Guillaume Canaud - #monANR
Guillaume Canaud, professeur de médecine et chercheur à l’Institut Necker-Enfants malades : Lutter contre les syndromes de surcroissance
En quoi consiste votre projet de recherche ?
Le projet RHU COSY vise à identifier les causes et les traitements des syndromes dits de surcroissance. Ces pathologies génétiques, observées chez l’adulte comme chez l’enfant, se traduisent par des anomalies localisées sur certaines parties du corps. Elles entraînent une prolifération des tissus à l’origine de tumeurs bénignes. Nous avons voulu comprendre comment ces malformations progressent et si l’on pouvait identifier des traitements capables de les bloquer, voire de les réduire.

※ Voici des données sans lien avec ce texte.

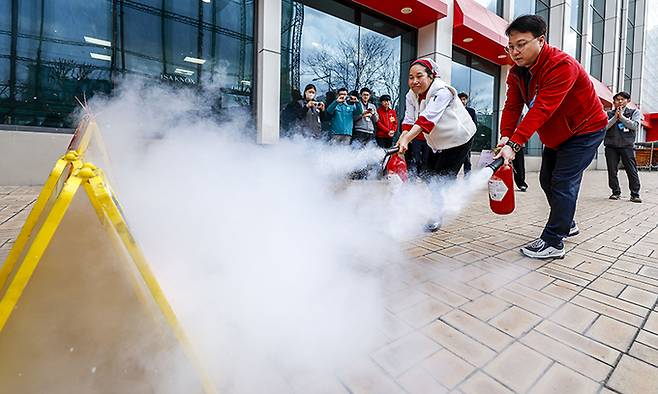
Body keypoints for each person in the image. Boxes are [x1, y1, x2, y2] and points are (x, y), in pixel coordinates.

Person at [494, 15, 608, 259]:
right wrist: (505, 137)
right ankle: (567, 223)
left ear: (541, 40)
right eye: (511, 46)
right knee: (547, 180)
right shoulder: (517, 73)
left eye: (521, 44)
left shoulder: (561, 65)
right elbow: (512, 107)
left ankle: (554, 241)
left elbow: (543, 107)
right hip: (556, 135)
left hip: (585, 130)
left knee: (562, 181)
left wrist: (515, 143)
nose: (514, 51)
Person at [397, 58, 477, 231]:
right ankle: (440, 197)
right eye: (410, 77)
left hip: (459, 139)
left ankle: (436, 214)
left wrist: (406, 139)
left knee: (441, 178)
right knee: (427, 173)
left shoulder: (443, 92)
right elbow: (409, 119)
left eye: (419, 76)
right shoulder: (410, 96)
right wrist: (403, 137)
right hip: (436, 141)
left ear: (431, 76)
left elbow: (426, 119)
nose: (414, 81)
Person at [604, 91, 642, 202]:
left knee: (631, 170)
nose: (620, 101)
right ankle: (615, 192)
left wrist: (622, 117)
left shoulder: (634, 112)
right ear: (614, 102)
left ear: (628, 101)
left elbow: (634, 126)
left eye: (622, 99)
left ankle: (635, 194)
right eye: (617, 99)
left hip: (627, 145)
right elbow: (605, 127)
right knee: (612, 170)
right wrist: (615, 118)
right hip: (611, 145)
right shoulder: (609, 113)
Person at [458, 92, 478, 175]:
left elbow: (475, 125)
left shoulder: (471, 111)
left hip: (468, 138)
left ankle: (467, 178)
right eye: (461, 99)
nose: (462, 101)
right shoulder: (454, 111)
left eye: (464, 99)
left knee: (467, 159)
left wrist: (470, 136)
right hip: (457, 138)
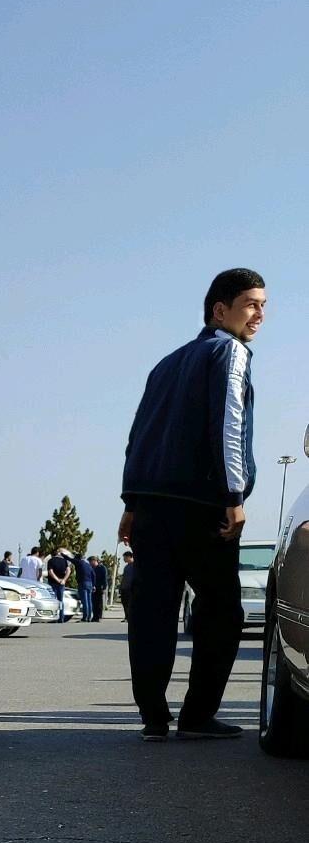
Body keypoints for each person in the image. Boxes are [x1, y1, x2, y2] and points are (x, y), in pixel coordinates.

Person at [119, 266, 265, 740]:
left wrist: (132, 502)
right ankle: (197, 716)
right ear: (220, 310)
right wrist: (233, 497)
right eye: (251, 305)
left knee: (153, 614)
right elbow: (227, 423)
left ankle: (154, 719)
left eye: (264, 306)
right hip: (202, 509)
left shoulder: (165, 363)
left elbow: (138, 436)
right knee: (222, 611)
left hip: (153, 509)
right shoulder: (230, 351)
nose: (259, 315)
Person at [47, 548, 73, 621]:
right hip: (62, 583)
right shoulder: (64, 561)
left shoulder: (51, 561)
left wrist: (57, 579)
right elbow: (68, 570)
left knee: (54, 600)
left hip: (53, 582)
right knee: (60, 600)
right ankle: (61, 617)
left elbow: (50, 571)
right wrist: (64, 579)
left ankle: (54, 617)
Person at [74, 552, 96, 622]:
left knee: (85, 601)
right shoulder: (88, 565)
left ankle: (85, 617)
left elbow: (69, 559)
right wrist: (93, 585)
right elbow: (93, 575)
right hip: (90, 584)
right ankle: (89, 617)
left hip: (83, 583)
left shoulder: (79, 563)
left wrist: (63, 554)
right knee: (89, 601)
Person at [118, 550, 137, 622]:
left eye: (125, 557)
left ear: (129, 557)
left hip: (131, 588)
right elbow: (124, 577)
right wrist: (121, 587)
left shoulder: (135, 566)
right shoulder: (126, 567)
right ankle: (127, 617)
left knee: (130, 604)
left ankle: (131, 618)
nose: (124, 559)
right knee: (125, 603)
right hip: (124, 588)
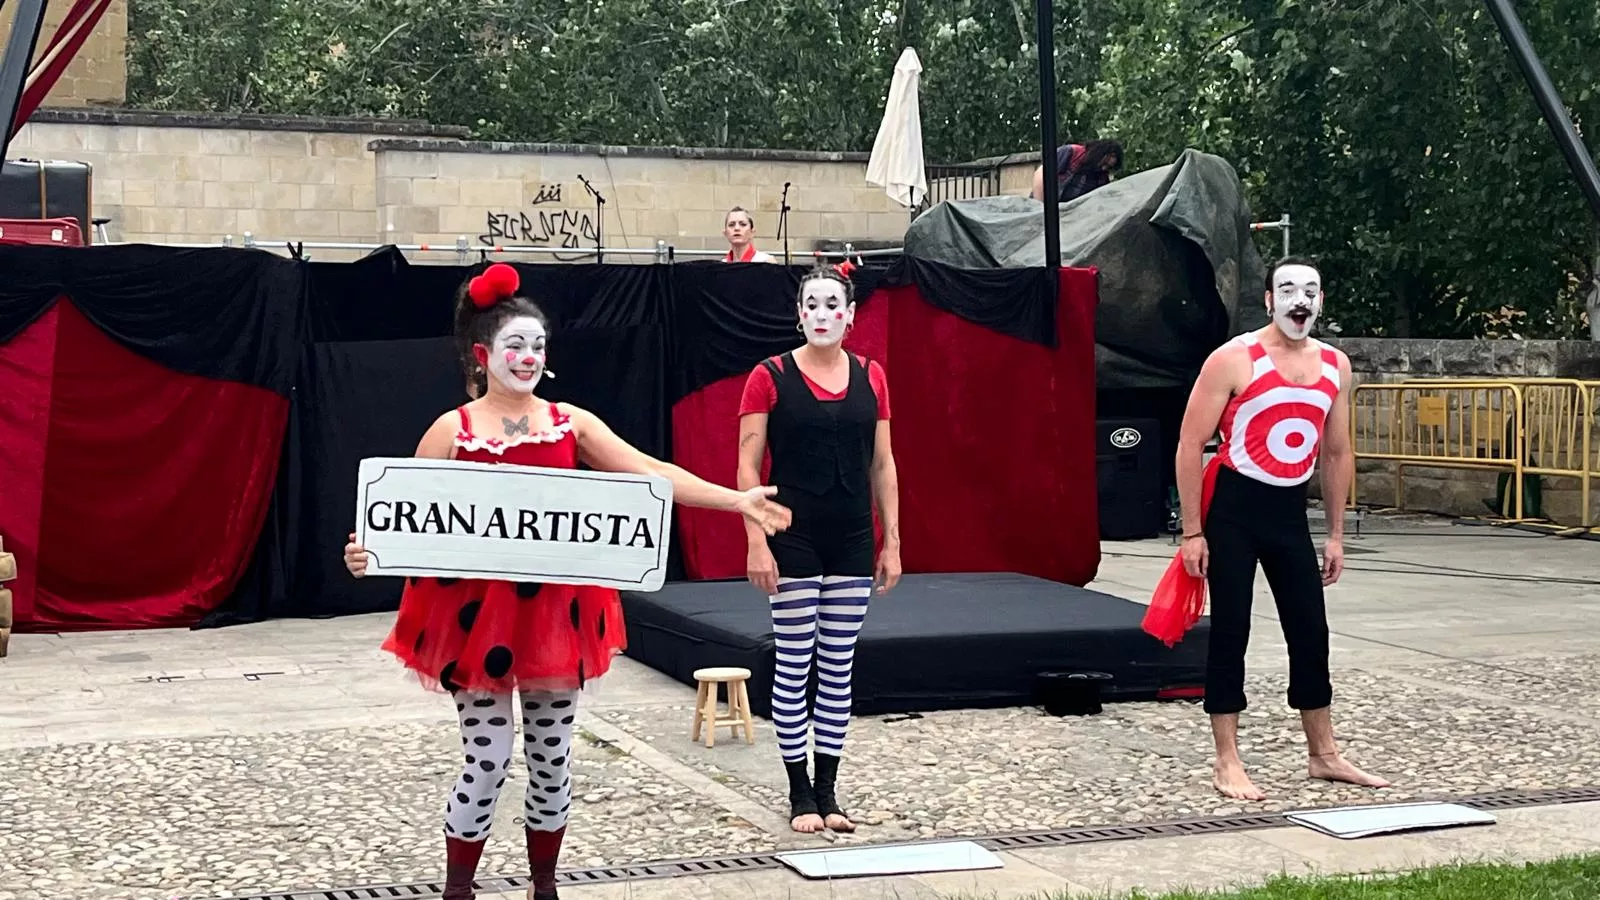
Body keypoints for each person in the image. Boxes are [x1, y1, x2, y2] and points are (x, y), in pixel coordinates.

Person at [342, 262, 792, 900]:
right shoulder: (455, 429)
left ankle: (545, 885)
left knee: (552, 759)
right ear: (483, 354)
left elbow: (649, 471)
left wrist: (734, 500)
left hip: (556, 617)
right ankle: (458, 888)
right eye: (514, 346)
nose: (527, 357)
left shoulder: (570, 423)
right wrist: (370, 554)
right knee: (488, 758)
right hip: (478, 620)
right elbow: (405, 516)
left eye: (537, 346)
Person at [1169, 256, 1389, 801]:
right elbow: (1189, 444)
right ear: (1268, 300)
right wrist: (1193, 530)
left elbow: (1337, 453)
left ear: (1321, 301)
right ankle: (1227, 759)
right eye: (1287, 289)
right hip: (1235, 510)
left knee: (1310, 631)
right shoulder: (1233, 359)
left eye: (1310, 291)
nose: (1300, 300)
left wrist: (1335, 533)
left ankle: (1324, 753)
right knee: (1231, 631)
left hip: (1289, 511)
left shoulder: (1335, 365)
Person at [736, 262, 902, 835]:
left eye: (834, 304)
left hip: (853, 535)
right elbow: (746, 466)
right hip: (792, 535)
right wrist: (757, 540)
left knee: (837, 665)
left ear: (851, 316)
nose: (824, 314)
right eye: (814, 304)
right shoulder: (769, 375)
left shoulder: (871, 375)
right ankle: (798, 790)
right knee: (794, 660)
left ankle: (829, 788)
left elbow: (883, 463)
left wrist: (893, 542)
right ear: (799, 313)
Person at [1029, 139, 1123, 204]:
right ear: (1100, 153)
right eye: (1104, 163)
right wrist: (1041, 209)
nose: (1104, 168)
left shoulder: (1101, 177)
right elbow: (1040, 175)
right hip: (1044, 206)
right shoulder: (1071, 153)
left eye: (1108, 167)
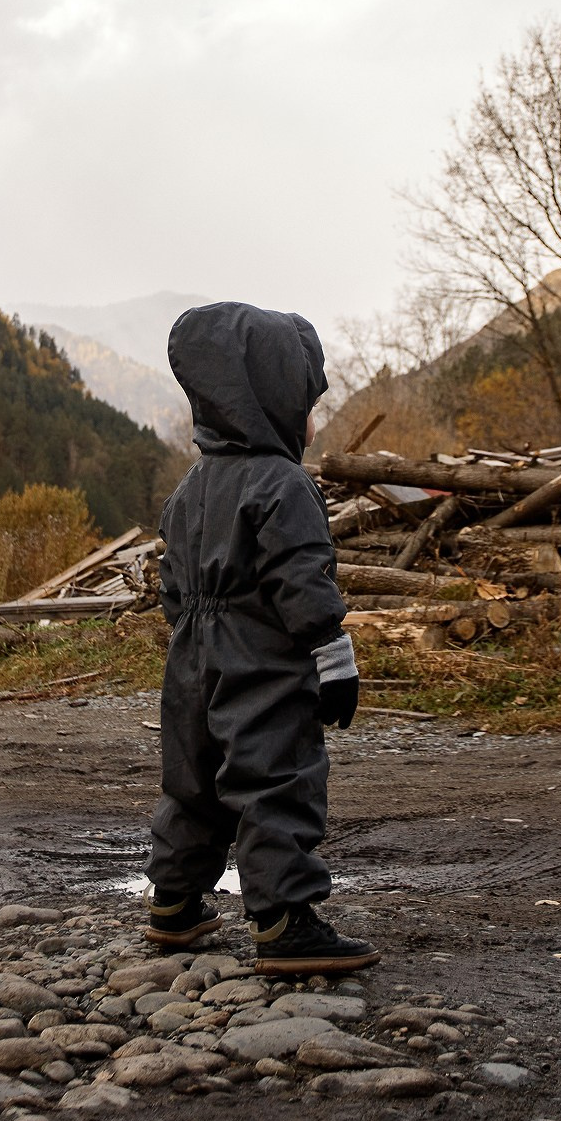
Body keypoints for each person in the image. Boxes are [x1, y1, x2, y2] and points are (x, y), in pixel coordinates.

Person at [142, 301, 379, 974]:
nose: (310, 420)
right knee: (274, 773)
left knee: (192, 780)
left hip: (191, 658)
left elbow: (171, 583)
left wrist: (194, 640)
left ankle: (173, 902)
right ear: (267, 400)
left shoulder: (190, 487)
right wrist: (335, 659)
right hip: (263, 659)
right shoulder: (284, 485)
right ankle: (282, 920)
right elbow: (304, 581)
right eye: (306, 402)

Quelle a été la genèse de ce projet ?
Ces maladies s’accompagnent de déformations du corps, de fatigue, de douleurs et de troubles de la coagulation pouvant mener à des thromboses, l’ensemble nécessitant souvent des chirurgies lourdes. Malheureusement, ces interventions peuvent s’accompagner de complications post-opératoires susceptibles d’aggraver la pathologie. Un traitement médicamenteux permet non seulement de diminuer le recours à la chirurgie, mais aussi d’atténuer la douleur et la fatigue : de quoi favoriser un retour à l’école pour les enfants et une reprise d’activité professionnelle pour les adultes.
Qu’a permis ce financement obtenu dans le cadre du plan France 2030, mis en œuvre par l’ANR pour le compte de l’État ?
Nous avons eu l’honneur d’obtenir un financement conséquent, qui a permis de réunir des acteurs publics et privés et de réaliser des avancées majeures au cours des cinq dernières années. Ce soutien a notamment permis d’améliorer le diagnostic génétique de ces patients et de créer une biocollection — une base organisée de prélèvements de tissus et d’échantillons sanguins —, une collecte essentielle pour poursuivre la recherche.
Quel impact ce projet de recherche peut-il avoir sur la société ?
Ce projet a déjà permis des avancées significatives : nous avons à notre actif un traitement mis sur le marché aux États-Unis, et des discussions sont en cours avec d’autres agences de régulation. Il s’agit de l’alpelisib, thérapeutique initialement développée en oncologie que nous avons pu repositionner, c’est-à-dire utiliser dans une autre indication, avec succès. Le médicament a été approuvé en avril 2022 aux États-Unis. D’autres thérapies sont à l’étude et en phase de validation dans le cadre d’essais cliniques.
Il a aussi contribué à structurer la prise en charge médicale et scientifique des patients atteints par ces syndromes. Ils sont désormais orientés vers des filières de maladies rares et bénéficient d’un suivi par des spécialistes capables d’assurer leur prise en charge sur les plans chirurgical et pathologique. L’objectif est d’améliorer la qualité et l’espérance de vie de ces patients, tout en réduisant le coût global de ces pathologies pour la société.
A-t-il eu un impact sur le plan professionnel ?
Le projet COSY a d’abord été un succès collectif, impliquant plus d’une trentaine de personnes. C’était aussi la première fois que je sollicitais l’ANR. Par la suite, j’ai pu postuler à d’autres projets ANR consacrés à la prise en charge de ces malades. Ce financement nous a apporté une grande satisfaction, en structurant la recherche, en favorisant la publication de nombreux articles et surtout, en réduisant la souffrance des patients.
L’ANR fête ses 20 ans : que lui souhaitez-vous pour les 20 prochaines années ?
L’ANR a joué un rôle clé dans le développement de ma carrière et dans le soutien de mon équipe. Je souhaite qu’elle continue de financer des projets dits “de rupture”, souvent délaissés par l’industrie pharmaceutique. Les pathologies sur lesquelles nous travaillons sont rares et reposent sur des mécanismes complexes ; seule une agence comme l’ANR peut permettre de franchir les étapes nécessaires pour parvenir à une prise en charge et à un traitement médicamenteux efficaces.